:: INFORMATION SUPPLIED ::
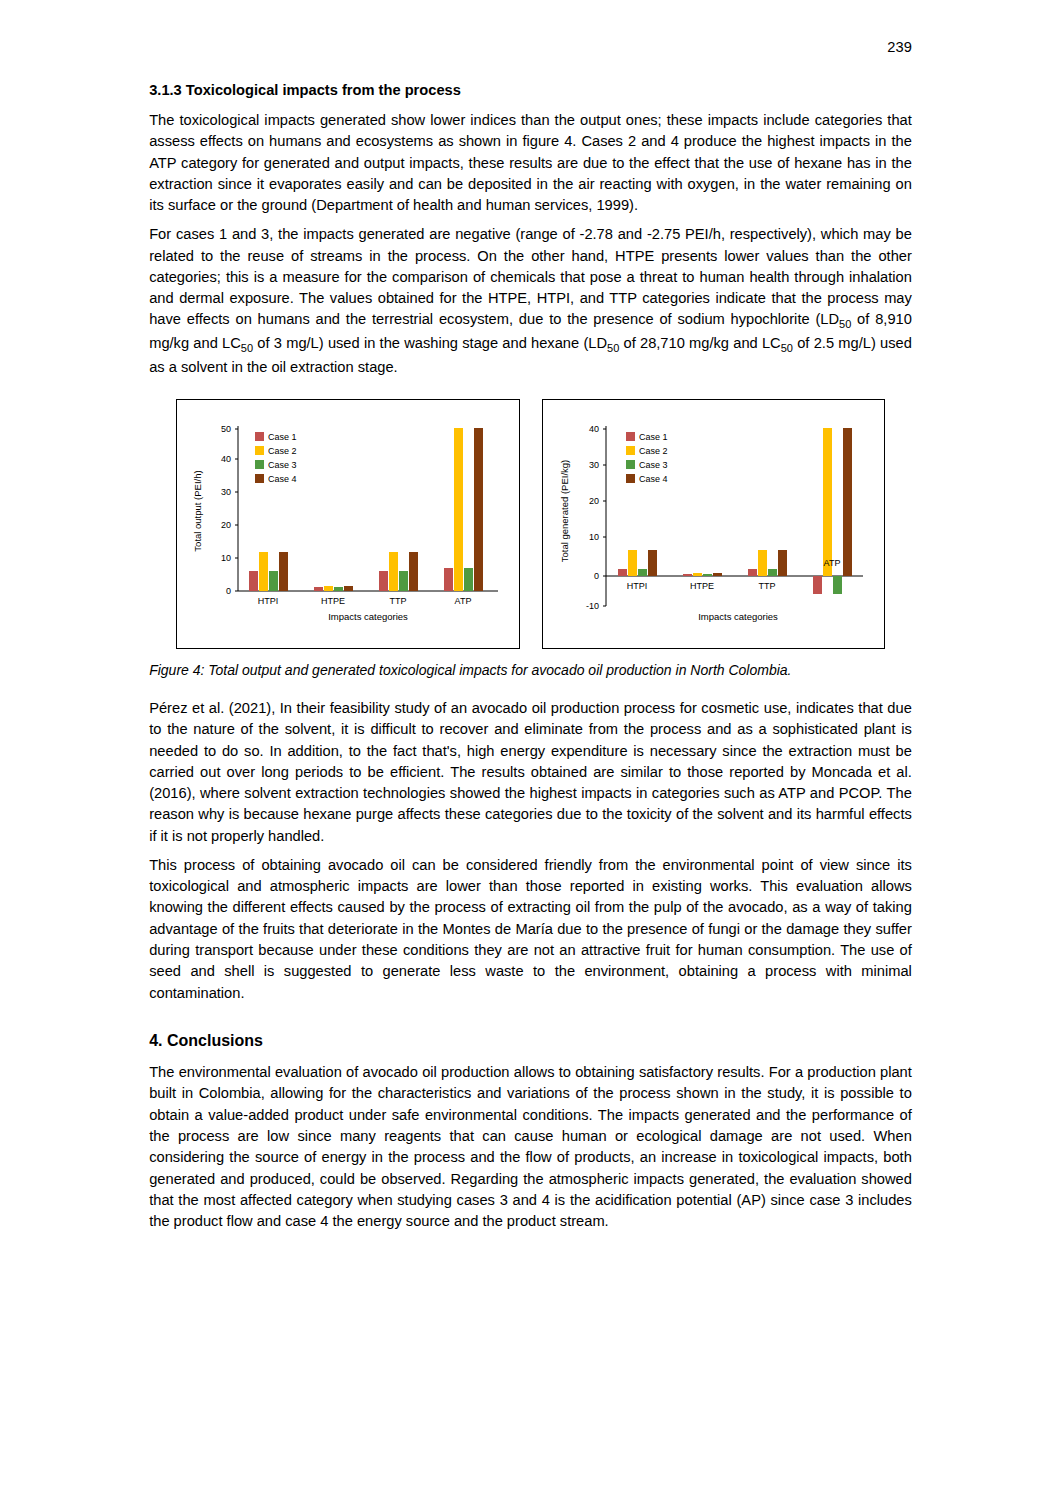239
3.1.3 Toxicological impacts from the process
The toxicological impacts generated show lower indices than the output ones; these impacts include categories that assess effects on humans and ecosystems as shown in figure 4. Cases 2 and 4 produce the highest impacts in the ATP category for generated and output impacts, these results are due to the effect that the use of hexane has in the extraction since it evaporates easily and can be deposited in the air reacting with oxygen, in the water remaining on its surface or the ground (Department of health and human services, 1999).
For cases 1 and 3, the impacts generated are negative (range of -2.78 and -2.75 PEI/h, respectively), which may be related to the reuse of streams in the process. On the other hand, HTPE presents lower values than the other categories; this is a measure for the comparison of chemicals that pose a threat to human health through inhalation and dermal exposure. The values obtained for the HTPE, HTPI, and TTP categories indicate that the process may have effects on humans and the terrestrial ecosystem, due to the presence of sodium hypochlorite (LD50 of 8,910 mg/kg and LC50 of 3 mg/L) used in the washing stage and hexane (LD50 of 28,710 mg/kg and LC50 of 2.5 mg/L) used as a solvent in the oil extraction stage.
0 10 20 30 40 50 Total output (PEI/h) Case 1 Case 2 Case 3 Case 4 HTPI HTPE TTP ATP Impacts categories
40 30 20 10 0 -10 Total generated (PEI/kg) Case 1 Case 2 Case 3 Case 4 HTPI HTPE TTP ATP Impacts categories
Figure 4: Total output and generated toxicological impacts for avocado oil production in North Colombia.
Pérez et al. (2021), In their feasibility study of an avocado oil production process for cosmetic use, indicates that due to the nature of the solvent, it is difficult to recover and eliminate from the process and as a sophisticated plant is needed to do so. In addition, to the fact that's, high energy expenditure is necessary since the extraction must be carried out over long periods to be efficient. The results obtained are similar to those reported by Moncada et al. (2016), where solvent extraction technologies showed the highest impacts in categories such as ATP and PCOP. The reason why is because hexane purge affects these categories due to the toxicity of the solvent and its harmful effects if it is not properly handled.
This process of obtaining avocado oil can be considered friendly from the environmental point of view since its toxicological and atmospheric impacts are lower than those reported in existing works. This evaluation allows knowing the different effects caused by the process of extracting oil from the pulp of the avocado, as a way of taking advantage of the fruits that deteriorate in the Montes de María due to the presence of fungi or the damage they suffer during transport because under these conditions they are not an attractive fruit for human consumption. The use of seed and shell is suggested to generate less waste to the environment, obtaining a process with minimal contamination.
4. Conclusions
The environmental evaluation of avocado oil production allows to obtaining satisfactory results. For a production plant built in Colombia, allowing for the characteristics and variations of the process shown in the study, it is possible to obtain a value-added product under safe environmental conditions. The impacts generated and the performance of the process are low since many reagents that can cause human or ecological damage are not used. When considering the source of energy in the process and the flow of products, an increase in toxicological impacts, both generated and produced, could be observed. Regarding the atmospheric impacts generated, the evaluation showed that the most affected category when studying cases 3 and 4 is the acidification potential (AP) since case 3 includes the product flow and case 4 the energy source and the product stream.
:::
ASSIGNMENT » Excluding the pictures, reproduce every entry exactly as given.

SOLVED PROBLEM »
239
3.1.3 Toxicological impacts from the process
The toxicological impacts generated show lower indices than the output ones; these impacts include categories that assess effects on humans and ecosystems as shown in figure 4. Cases 2 and 4 produce the highest impacts in the ATP category for generated and output impacts, these results are due to the effect that the use of hexane has in the extraction since it evaporates easily and can be deposited in the air reacting with oxygen, in the water remaining on its surface or the ground (Department of health and human services, 1999).
For cases 1 and 3, the impacts generated are negative (range of -2.78 and -2.75 PEI/h, respectively), which may be related to the reuse of streams in the process. On the other hand, HTPE presents lower values than the other categories; this is a measure for the comparison of chemicals that pose a threat to human health through inhalation and dermal exposure. The values obtained for the HTPE, HTPI, and TTP categories indicate that the process may have effects on humans and the terrestrial ecosystem, due to the presence of sodium hypochlorite (LD50 of 8,910 mg/kg and LC50 of 3 mg/L) used in the washing stage and hexane (LD50 of 28,710 mg/kg and LC50 of 2.5 mg/L) used as a solvent in the oil extraction stage.
0 10 20 30 40 50 Total output (PEI/h) Case 1 Case 2 Case 3 Case 4 HTPI HTPE TTP ATP Impacts categories
40 30 20 10 0 -10 Total generated (PEI/kg) Case 1 Case 2 Case 3 Case 4 HTPI HTPE TTP ATP Impacts categories
Figure 4: Total output and generated toxicological impacts for avocado oil production in North Colombia.
Pérez et al. (2021), In their feasibility study of an avocado oil production process for cosmetic use, indicates that due to the nature of the solvent, it is difficult to recover and eliminate from the process and as a sophisticated plant is needed to do so. In addition, to the fact that's, high energy expenditure is necessary since the extraction must be carried out over long periods to be efficient. The results obtained are similar to those reported by Moncada et al. (2016), where solvent extraction technologies showed the highest impacts in categories such as ATP and PCOP. The reason why is because hexane purge affects these categories due to the toxicity of the solvent and its harmful effects if it is not properly handled.
This process of obtaining avocado oil can be considered friendly from the environmental point of view since its toxicological and atmospheric impacts are lower than those reported in existing works. This evaluation allows knowing the different effects caused by the process of extracting oil from the pulp of the avocado, as a way of taking advantage of the fruits that deteriorate in the Montes de María due to the presence of fungi or the damage they suffer during transport because under these conditions they are not an attractive fruit for human consumption. The use of seed and shell is suggested to generate less waste to the environment, obtaining a process with minimal contamination.
4. Conclusions
The environmental evaluation of avocado oil production allows to obtaining satisfactory results. For a production plant built in Colombia, allowing for the characteristics and variations of the process shown in the study, it is possible to obtain a value-added product under safe environmental conditions. The impacts generated and the performance of the process are low since many reagents that can cause human or ecological damage are not used. When considering the source of energy in the process and the flow of products, an increase in toxicological impacts, both generated and produced, could be observed. Regarding the atmospheric impacts generated, the evaluation showed that the most affected category when studying cases 3 and 4 is the acidification potential (AP) since case 3 includes the product flow and case 4 the energy source and the product stream.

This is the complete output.